CONVICTED. Richard Scrushy, 53, founder of HealthSouth, based in Birmingham, Ala., and Don Siegelman, 60, former Democratic Governor of Alabama; of bribery and mail fraud for a scheme in which Scrushy gave $500,000 to Siegelman's campaign for a state lottery in exchange for a seat on a state board that regulated HealthSouth; by a federal jury; in Montgomery, Ala. The verdicts came one year after Scrushy, who still faces several civil trials, was acquitted of a $2.7 billion accounting fraud at HealthSouth.
PLEADED GUILTY. Bernard Kerik, 50, ex--New York City police commissioner, whose quick responses in the aftermath of the 9/11 attacks led President Bush to nominate him to be head of the Homeland Security Department before a variety of ethics questions forced Kerik to withdraw his name; to charges that he took gifts while in office without reporting them; in a deal that requires him to pay $221,000 in fines but serve no jail time; in New York City. Kerik admitted accepting while correction commissioner $165,000 in home renovations from a contractor who was seeking a license with the city. Kerik offered no apologies, saying, "Now I can get on with my business."

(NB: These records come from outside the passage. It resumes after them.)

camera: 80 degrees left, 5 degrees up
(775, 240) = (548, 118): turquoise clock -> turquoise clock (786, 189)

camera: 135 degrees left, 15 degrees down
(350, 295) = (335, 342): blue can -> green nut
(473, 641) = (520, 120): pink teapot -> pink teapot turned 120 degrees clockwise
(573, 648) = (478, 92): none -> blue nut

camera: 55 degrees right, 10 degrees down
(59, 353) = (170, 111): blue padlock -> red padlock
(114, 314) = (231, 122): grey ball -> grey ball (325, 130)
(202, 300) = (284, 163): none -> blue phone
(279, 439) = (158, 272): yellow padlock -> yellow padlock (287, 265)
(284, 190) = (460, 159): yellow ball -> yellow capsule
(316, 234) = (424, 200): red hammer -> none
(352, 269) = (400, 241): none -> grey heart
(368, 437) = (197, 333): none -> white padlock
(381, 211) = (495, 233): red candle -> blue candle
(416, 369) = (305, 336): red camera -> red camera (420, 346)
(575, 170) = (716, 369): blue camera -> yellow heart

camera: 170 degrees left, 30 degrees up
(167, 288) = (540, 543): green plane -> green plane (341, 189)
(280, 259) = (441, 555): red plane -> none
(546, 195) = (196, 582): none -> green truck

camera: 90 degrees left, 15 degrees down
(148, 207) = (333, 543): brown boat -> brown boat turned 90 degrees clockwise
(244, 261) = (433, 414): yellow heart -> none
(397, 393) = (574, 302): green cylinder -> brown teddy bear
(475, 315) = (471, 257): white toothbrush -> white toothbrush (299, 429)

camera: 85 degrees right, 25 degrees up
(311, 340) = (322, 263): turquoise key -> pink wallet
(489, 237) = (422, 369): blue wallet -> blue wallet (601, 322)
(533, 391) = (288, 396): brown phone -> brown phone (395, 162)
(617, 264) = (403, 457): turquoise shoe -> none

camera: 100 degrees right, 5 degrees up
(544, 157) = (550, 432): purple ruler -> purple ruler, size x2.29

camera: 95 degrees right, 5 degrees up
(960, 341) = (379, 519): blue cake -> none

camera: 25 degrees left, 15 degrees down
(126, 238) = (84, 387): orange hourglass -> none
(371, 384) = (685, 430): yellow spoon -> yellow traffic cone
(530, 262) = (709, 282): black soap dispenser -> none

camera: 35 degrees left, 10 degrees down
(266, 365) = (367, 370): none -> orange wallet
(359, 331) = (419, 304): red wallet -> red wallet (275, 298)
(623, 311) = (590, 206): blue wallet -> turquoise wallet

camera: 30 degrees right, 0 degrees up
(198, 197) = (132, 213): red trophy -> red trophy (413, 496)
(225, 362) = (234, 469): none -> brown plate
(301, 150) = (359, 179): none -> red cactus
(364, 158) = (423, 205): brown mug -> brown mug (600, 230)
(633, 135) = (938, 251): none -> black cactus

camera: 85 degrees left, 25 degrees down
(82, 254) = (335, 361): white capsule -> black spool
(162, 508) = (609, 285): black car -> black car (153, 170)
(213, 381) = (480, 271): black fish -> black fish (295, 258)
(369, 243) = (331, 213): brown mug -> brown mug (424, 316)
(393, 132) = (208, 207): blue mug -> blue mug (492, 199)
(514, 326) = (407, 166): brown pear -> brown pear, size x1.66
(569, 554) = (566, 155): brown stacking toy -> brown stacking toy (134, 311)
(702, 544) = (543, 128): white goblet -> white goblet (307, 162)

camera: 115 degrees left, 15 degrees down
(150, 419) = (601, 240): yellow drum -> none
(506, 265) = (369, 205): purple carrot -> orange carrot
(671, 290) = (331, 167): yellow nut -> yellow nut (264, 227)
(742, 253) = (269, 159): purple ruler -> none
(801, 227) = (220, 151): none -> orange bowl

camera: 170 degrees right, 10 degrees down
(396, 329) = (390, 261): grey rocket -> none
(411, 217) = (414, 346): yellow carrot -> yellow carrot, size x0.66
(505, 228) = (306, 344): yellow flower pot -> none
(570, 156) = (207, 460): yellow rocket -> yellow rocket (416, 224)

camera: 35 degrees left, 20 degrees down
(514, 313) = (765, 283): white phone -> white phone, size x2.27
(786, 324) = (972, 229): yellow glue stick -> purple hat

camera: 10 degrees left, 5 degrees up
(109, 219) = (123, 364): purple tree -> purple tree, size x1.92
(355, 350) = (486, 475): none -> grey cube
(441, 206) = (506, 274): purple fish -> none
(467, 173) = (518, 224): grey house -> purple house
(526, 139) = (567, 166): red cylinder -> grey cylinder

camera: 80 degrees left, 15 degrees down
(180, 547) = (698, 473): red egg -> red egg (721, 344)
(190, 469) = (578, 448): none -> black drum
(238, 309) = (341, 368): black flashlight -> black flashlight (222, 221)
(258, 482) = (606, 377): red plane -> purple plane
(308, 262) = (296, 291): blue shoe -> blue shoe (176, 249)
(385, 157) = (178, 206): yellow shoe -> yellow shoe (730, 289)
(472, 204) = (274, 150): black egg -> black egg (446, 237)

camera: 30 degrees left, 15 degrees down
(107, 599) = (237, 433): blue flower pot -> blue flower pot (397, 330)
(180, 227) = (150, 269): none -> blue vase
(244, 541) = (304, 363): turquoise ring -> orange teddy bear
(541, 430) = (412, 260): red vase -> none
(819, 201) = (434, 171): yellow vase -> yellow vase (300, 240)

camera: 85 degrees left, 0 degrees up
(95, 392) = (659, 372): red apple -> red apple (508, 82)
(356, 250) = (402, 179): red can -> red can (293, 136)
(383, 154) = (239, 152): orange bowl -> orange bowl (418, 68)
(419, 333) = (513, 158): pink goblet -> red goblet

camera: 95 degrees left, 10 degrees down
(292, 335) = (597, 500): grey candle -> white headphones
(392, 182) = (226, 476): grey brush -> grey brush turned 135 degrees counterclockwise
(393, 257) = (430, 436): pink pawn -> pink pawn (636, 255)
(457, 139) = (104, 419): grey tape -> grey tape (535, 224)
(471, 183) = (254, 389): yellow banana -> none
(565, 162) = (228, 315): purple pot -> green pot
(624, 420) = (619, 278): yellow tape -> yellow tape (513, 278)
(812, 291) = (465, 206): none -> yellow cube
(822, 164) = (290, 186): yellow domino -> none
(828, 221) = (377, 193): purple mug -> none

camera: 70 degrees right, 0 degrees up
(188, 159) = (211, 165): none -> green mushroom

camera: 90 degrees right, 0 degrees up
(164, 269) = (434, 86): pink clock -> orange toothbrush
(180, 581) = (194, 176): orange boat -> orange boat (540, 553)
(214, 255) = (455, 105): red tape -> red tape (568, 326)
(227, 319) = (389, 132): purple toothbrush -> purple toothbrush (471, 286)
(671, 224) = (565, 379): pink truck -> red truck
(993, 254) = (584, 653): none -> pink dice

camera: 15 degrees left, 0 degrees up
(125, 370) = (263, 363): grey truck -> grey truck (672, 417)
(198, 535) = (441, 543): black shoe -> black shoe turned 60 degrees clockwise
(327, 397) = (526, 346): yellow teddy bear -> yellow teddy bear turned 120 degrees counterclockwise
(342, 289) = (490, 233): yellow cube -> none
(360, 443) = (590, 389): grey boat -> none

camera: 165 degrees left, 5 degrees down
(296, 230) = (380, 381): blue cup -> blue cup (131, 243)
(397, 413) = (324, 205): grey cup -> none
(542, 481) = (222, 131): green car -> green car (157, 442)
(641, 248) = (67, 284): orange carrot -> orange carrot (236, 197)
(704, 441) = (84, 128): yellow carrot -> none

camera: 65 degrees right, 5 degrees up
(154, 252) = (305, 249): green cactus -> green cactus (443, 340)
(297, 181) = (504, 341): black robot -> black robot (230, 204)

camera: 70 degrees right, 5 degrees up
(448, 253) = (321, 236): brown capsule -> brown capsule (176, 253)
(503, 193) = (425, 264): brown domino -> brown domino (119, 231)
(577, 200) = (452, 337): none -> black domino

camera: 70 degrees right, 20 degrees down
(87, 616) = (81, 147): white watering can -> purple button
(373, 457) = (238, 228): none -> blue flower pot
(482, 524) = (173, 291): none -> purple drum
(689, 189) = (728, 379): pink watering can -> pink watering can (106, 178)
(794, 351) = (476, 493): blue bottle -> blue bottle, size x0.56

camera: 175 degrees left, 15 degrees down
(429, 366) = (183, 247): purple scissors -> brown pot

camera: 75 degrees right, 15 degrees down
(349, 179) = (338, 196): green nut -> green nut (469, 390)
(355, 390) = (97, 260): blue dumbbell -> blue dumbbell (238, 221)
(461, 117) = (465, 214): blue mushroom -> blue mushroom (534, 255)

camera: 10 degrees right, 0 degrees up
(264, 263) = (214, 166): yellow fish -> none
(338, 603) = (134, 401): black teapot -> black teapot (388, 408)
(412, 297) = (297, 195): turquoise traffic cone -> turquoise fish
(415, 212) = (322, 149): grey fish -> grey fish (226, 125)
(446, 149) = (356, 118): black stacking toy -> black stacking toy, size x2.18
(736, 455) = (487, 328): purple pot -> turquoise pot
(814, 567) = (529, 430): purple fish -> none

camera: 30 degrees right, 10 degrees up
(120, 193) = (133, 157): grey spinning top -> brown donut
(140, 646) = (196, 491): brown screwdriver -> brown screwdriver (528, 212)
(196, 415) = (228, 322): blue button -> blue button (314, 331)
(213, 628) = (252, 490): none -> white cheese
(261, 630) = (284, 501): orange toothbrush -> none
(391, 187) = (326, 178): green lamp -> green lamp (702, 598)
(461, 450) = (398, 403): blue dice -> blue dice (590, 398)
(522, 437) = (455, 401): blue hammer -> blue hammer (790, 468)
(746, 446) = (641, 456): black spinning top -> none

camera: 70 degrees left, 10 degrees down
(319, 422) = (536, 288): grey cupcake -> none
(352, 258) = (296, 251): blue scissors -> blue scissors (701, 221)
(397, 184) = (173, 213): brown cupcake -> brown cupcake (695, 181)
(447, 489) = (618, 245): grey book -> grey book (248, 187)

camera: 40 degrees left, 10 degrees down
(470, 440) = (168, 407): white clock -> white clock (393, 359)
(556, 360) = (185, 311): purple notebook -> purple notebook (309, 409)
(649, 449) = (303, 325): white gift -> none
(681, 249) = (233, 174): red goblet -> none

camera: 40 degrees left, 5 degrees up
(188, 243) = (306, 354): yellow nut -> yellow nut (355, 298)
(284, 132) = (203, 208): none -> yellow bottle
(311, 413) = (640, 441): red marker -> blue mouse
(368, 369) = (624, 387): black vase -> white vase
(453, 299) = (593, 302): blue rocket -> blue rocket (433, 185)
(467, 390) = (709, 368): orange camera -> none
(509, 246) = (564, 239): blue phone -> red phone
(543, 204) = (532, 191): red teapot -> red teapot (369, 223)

DIED. Moose, 16, Jack Russell terrier who played the watchful, knowing and often mischievous Eddie, Frasier Crane's bête noire on TV's long-running comedy Frasier; in Los Angeles. Before retiring from films six years ago, Moose played the title role in the 2000 movie My Dog Skip.
DIED. RYUTARO HASHIMOTO, 68, controversial former Prime Minister of Japan; of multiple organ failure; in Tokyo. A short-tempered politician and dapper dresser, Hashimoto achieved international fame as Trade Minister in 1995, when he feuded with Washington in an auto-sales dispute. As Prime Minister from January 1996 to July 1998, he launched financial reforms modeled on London's "Big Bang" deregulation and defused a crisis over U.S. bases in Okinawa. An expert swordsman, he quit politics last year after a scandal involving donations to his party.
DIED. Arif Mardin, 74, record producer and arranger who, over an illustrious 40-year career, helped create the R&B-pop "Atlantic sound," won a dozen Grammys and artfully guided recordings by musicians who included Aretha Franklin, Chaka Khan, Bette Midler and, most recently, Norah Jones; of pancreatic cancer; in New York City. After his production Good Lovin' became a No. 1 hit for the Young Rascals in 1966, the Turkish-born jazz lover arranged and co-produced two of the Queen of Soul's defining albums--I Never Loved a Man the Way I Love You and Lady Soul--and later suggested that Barry Gibb use the falsetto that came to epitomize the Bee Gees' 1970s disco sound in such hits as Stayin' Alive and You Should Be Dancing.